Find every line in the listing that contains the word "value", and copy each one. Letter case matters.

▶ GIVEN RECORDS

--------------------------------

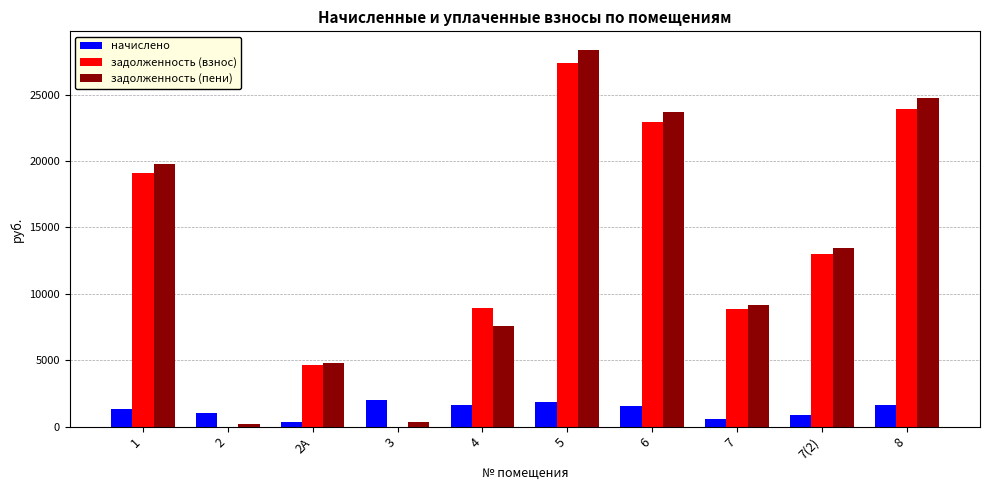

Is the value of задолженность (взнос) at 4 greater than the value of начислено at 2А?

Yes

--------------------------------

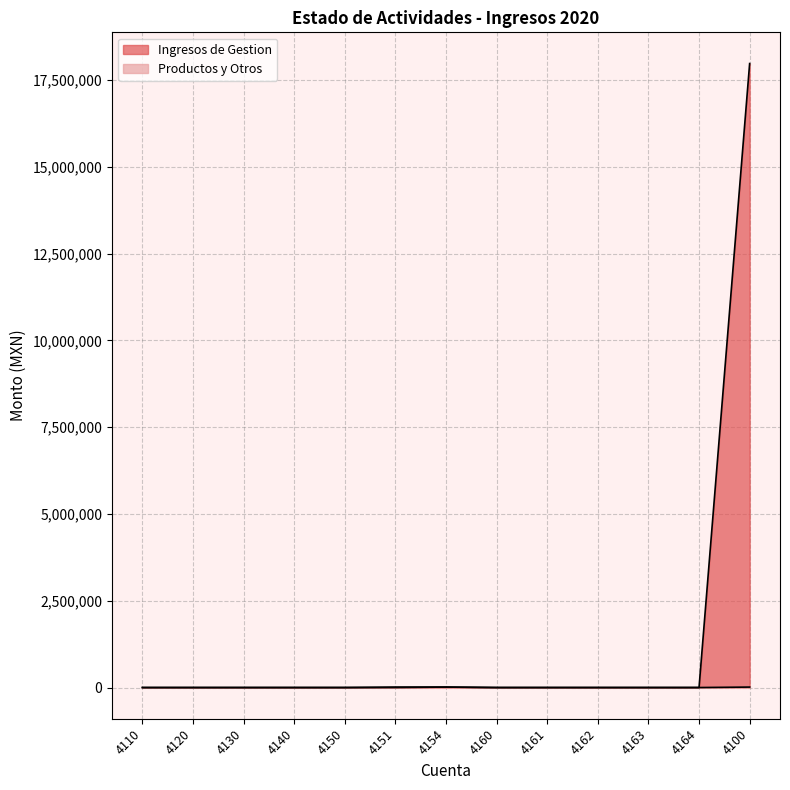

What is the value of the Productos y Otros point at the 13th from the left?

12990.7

--------------------------------

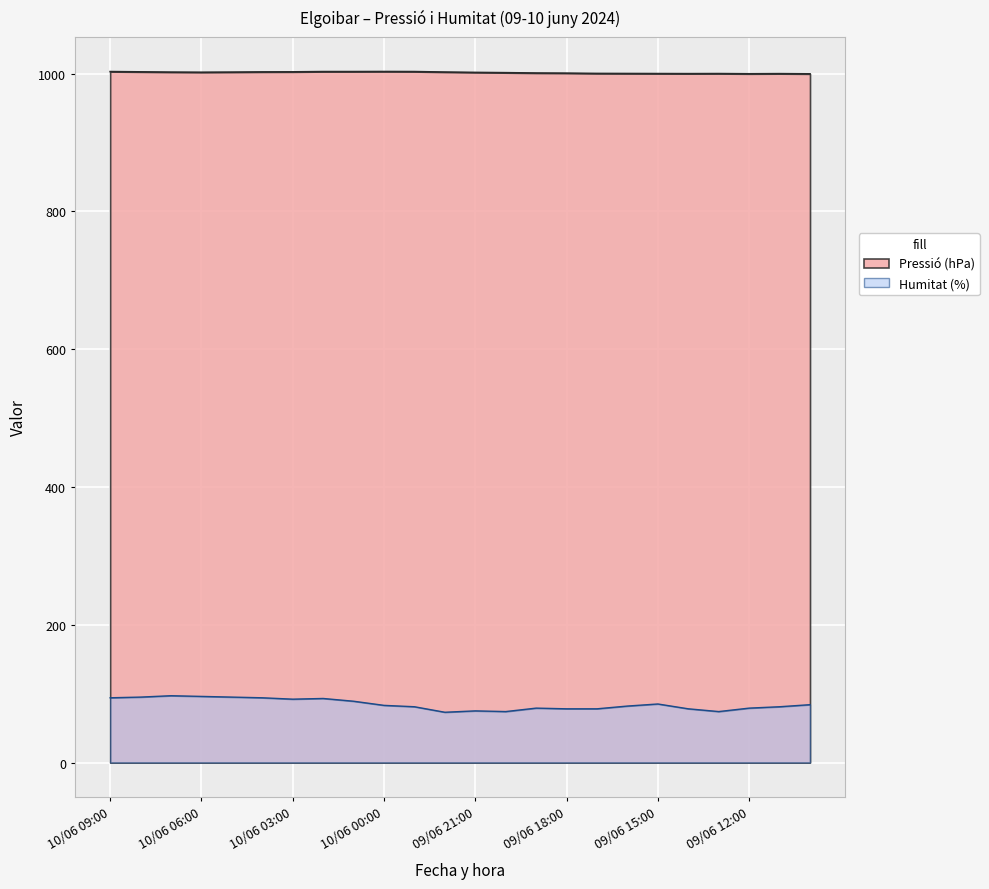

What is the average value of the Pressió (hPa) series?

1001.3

--------------------------------

▶ RESULT OF THIS EXERCISE
Is the value of задолженность (взнос) at 4 greater than the value of начислено at 2А?
What is the value of the Productos y Otros point at the 13th from the left?
What is the average value of the Pressió (hPa) series?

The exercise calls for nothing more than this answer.